World Series of Poker
- Bracelet: None
- Final tables: 10 (including unofficial)
- Money finishes: 27
- Highest WSOP Main Event finish: 444th, 2017

World Poker Tour
- Title: None
- Final table: 1
- Money finishes: 2

European Poker Tour
- Title: None
- Final table: None
- Money finishes: 6

= Christoph Vogelsang =

German poker player (born 1985)

Christoph Vogelsang (born 26 July 1985) is a German professional poker player from Sassenberg, Münster.

==Early life==

Vogelsang was raised in Sassenberg, Münster. He studied economics at Witten/Herdecke University and the London School of Economics. Vogelsang currently resides in London and is a Catholic.

==Poker career==
In 2010, Vogelsang made several $10 deposits into online poker. Within 4 weeks he was playing $5000 No Limit Hold'em online cash games.

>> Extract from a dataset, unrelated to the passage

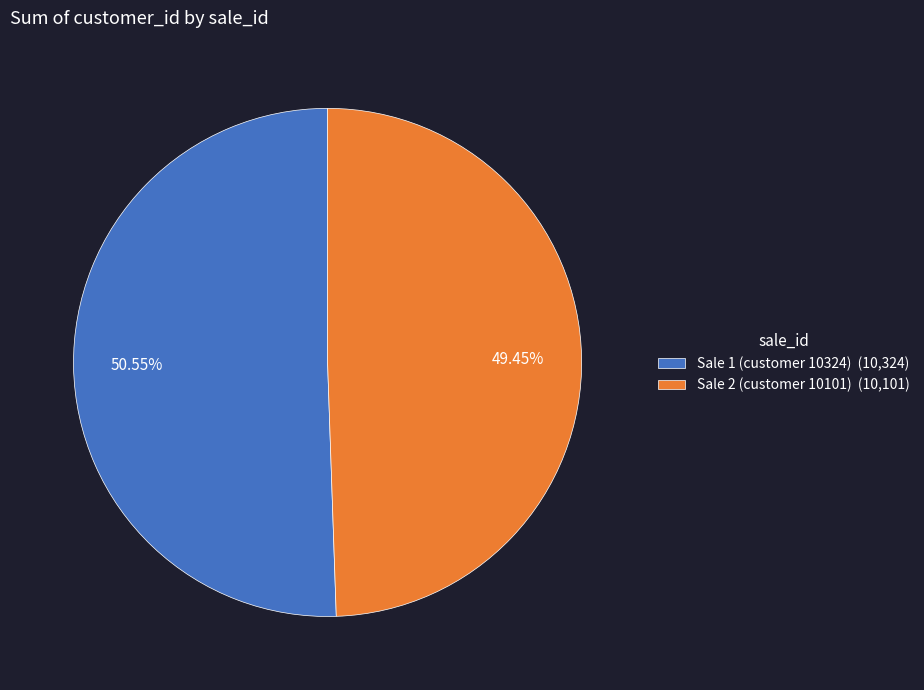

What is the smallest slice in the pie chart?

Sale 2 (customer 10101)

In October 2013, Vogelsang cashed in his first major tournament, the EPT London £50,000 Super High Roller where he finished 3rd for £383,200 ($621,321). He participated in the 2014 $1,000,000 Big One for One Drop finishing 3rd for $4,480,001. In June 2017, he won the 2017 Super High Roller Bowl and earned $6,000,000.

As of March 2020, Vogelsang's live tournament earnings exceed $25,000,000.

===Online poker===
Vogelsang played under the alias Tight-Man1 on Full Tilt Poker where he earned over $1,900,000 and under the alias 26071985 on PokerStars where he has earned over $600,000.